Richard. – Dick! pois assim queres matar-me? assim queres ver-me morrer? Não tens pena de mim? Dick! Fui eu quem te trouxe ao peito, eu… Olha que sou a pobre Kate Simpleton. Dick! Dick! Livra-me destes demónios, que me querem afogar. Que mal te faço eu para me deixares morrer? Larguem-me!
E por um esforço inesperado daqueles braços emaciados e fracos, soltou os punhos das mãos que os seguravam e, levando-os às faces, feria-se no rosto encarquilhado e contraído.
Nisto entrou Jenny no quarto.
A velha apoderara-se de uma faca, que por descuido lhe tinham deixado ao alcance da mão.
Jenny fez sinal às criadas para que se afastassem do leito e aproximou-se dele.
– Cuidado, miss Jenny! – disse a despenseira, gorda, ruiva e sardenta matrona inglesa, que suava ainda com o esforço que sustentara.
– Cautela, menina! – repetiu a outra criada, musculosa portuguesa dos arredores da Maia. – Olhe que ela é perigosa nestas ocasiões.
Jenny não as atendeu.
Chegou-se ao leito da velha demente e pousou-lhe nos pulsos as mãos, delicadas e débeis.

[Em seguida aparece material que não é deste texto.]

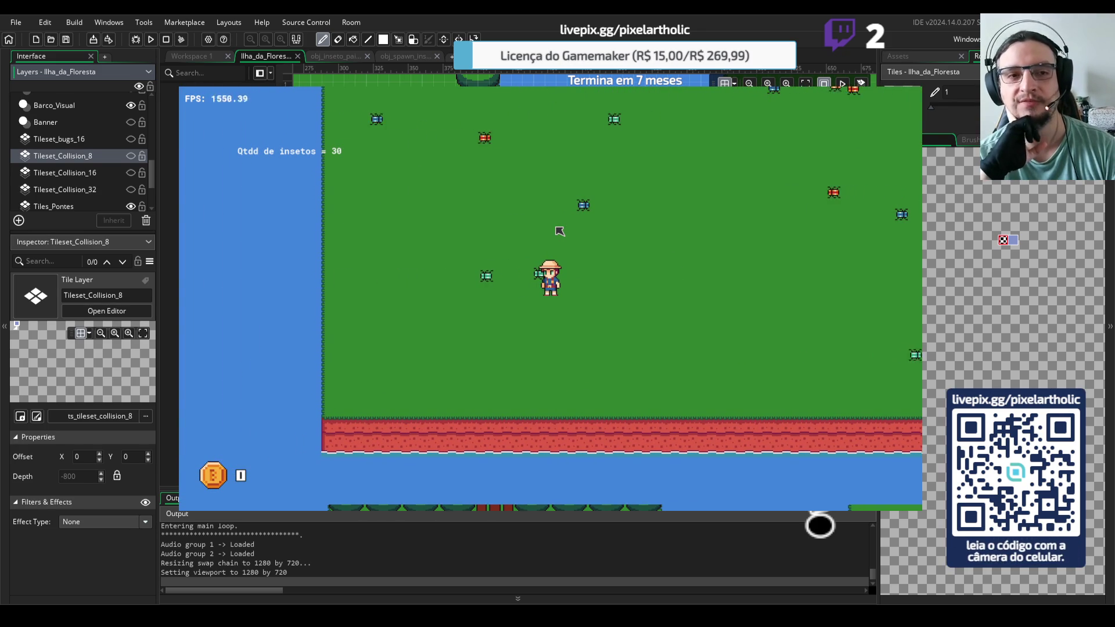
# Walk up through the meadow toward the bridge, then right chasing insects
pyautogui.press('Up')
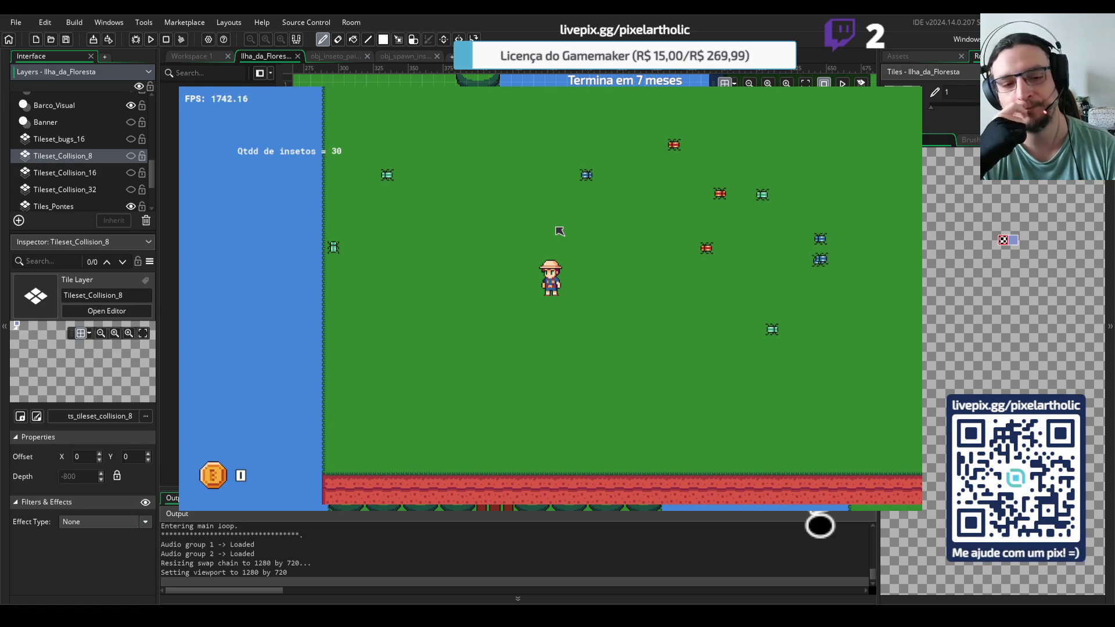
pyautogui.press('Up')
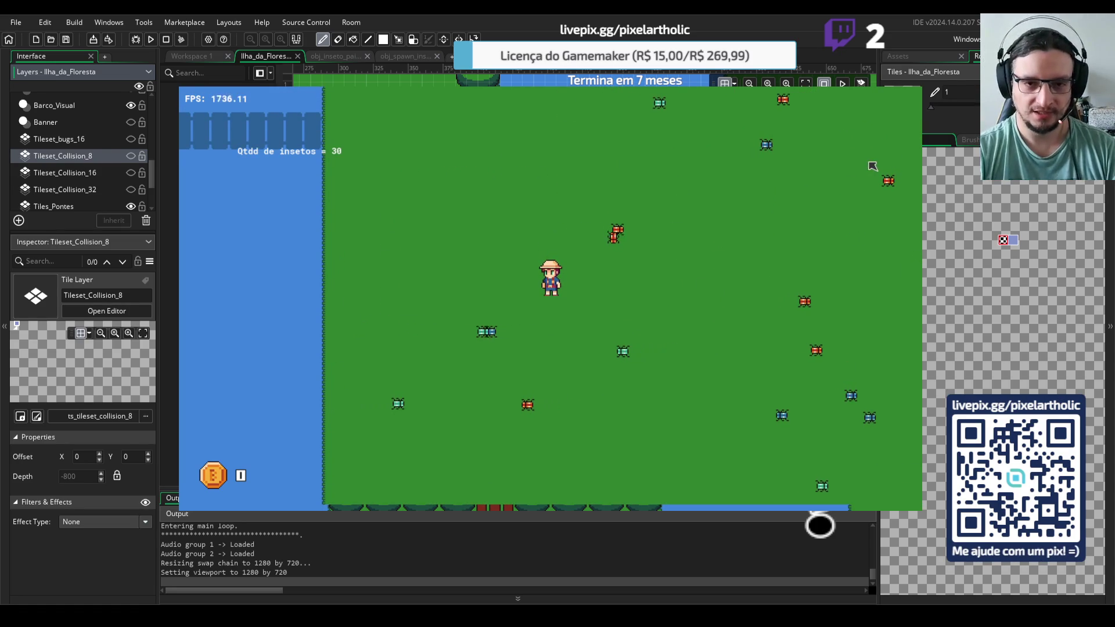
pyautogui.press('Left')
pyautogui.press('Up')
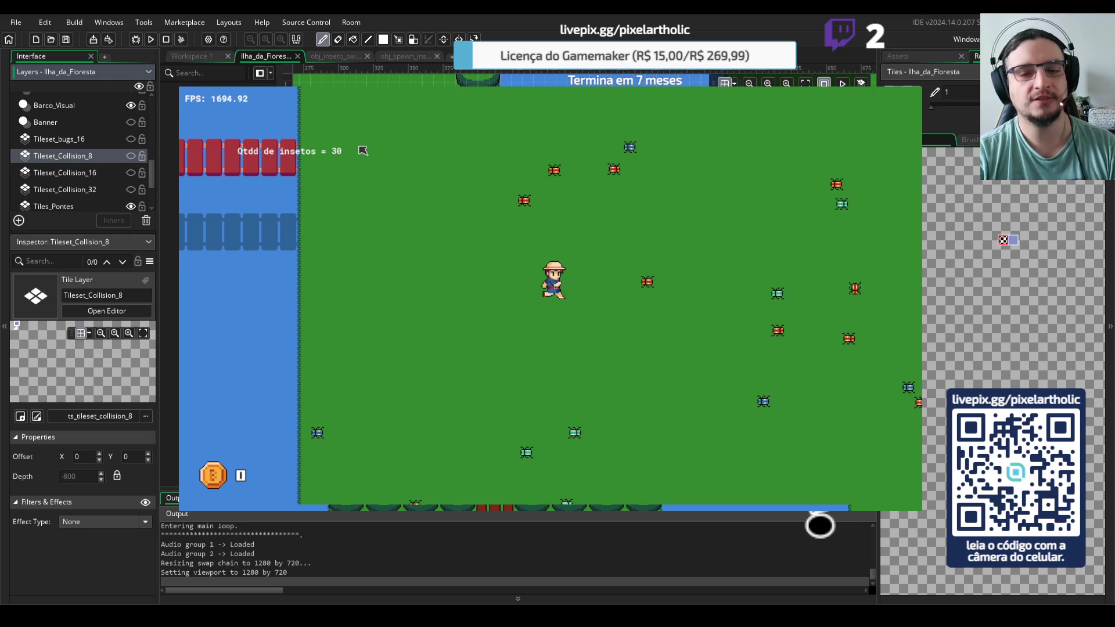
pyautogui.press('Right')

A velha estremeceu e fitou nela o olhar espantado e ameaçador.
– Bons dias, Kate – disse-lhe afavelmente Jenny, sem que no rosto, risonho e sereno, se desenhasse a menor sombra de receio.
Kate ficou a olhá-la por algum tempo daquela maneira.
– Então que ruindade é esta hoje, Kate? Nem me conheces?
A velha principiou a sossegar; conservava-se porém ainda muda, e não desviava de Jenny os olhos espantados.
– Não me conheces, ama? – continuou esta, em tom mais afectuoso. – Kate, então? Já nem queres conhecer a Jenny?
O rosto da octogenária iluminou-se com um sorriso estranho, selvagem quase; a cabeça principiou a agitar-se-lhe em movimento afirmativo, que, pouco a pouco, aumentou de velocidade, até à rapidez de certos desordenados gestos próprios daqueles estados de espírito; a mão soltou a faca que ainda segurava.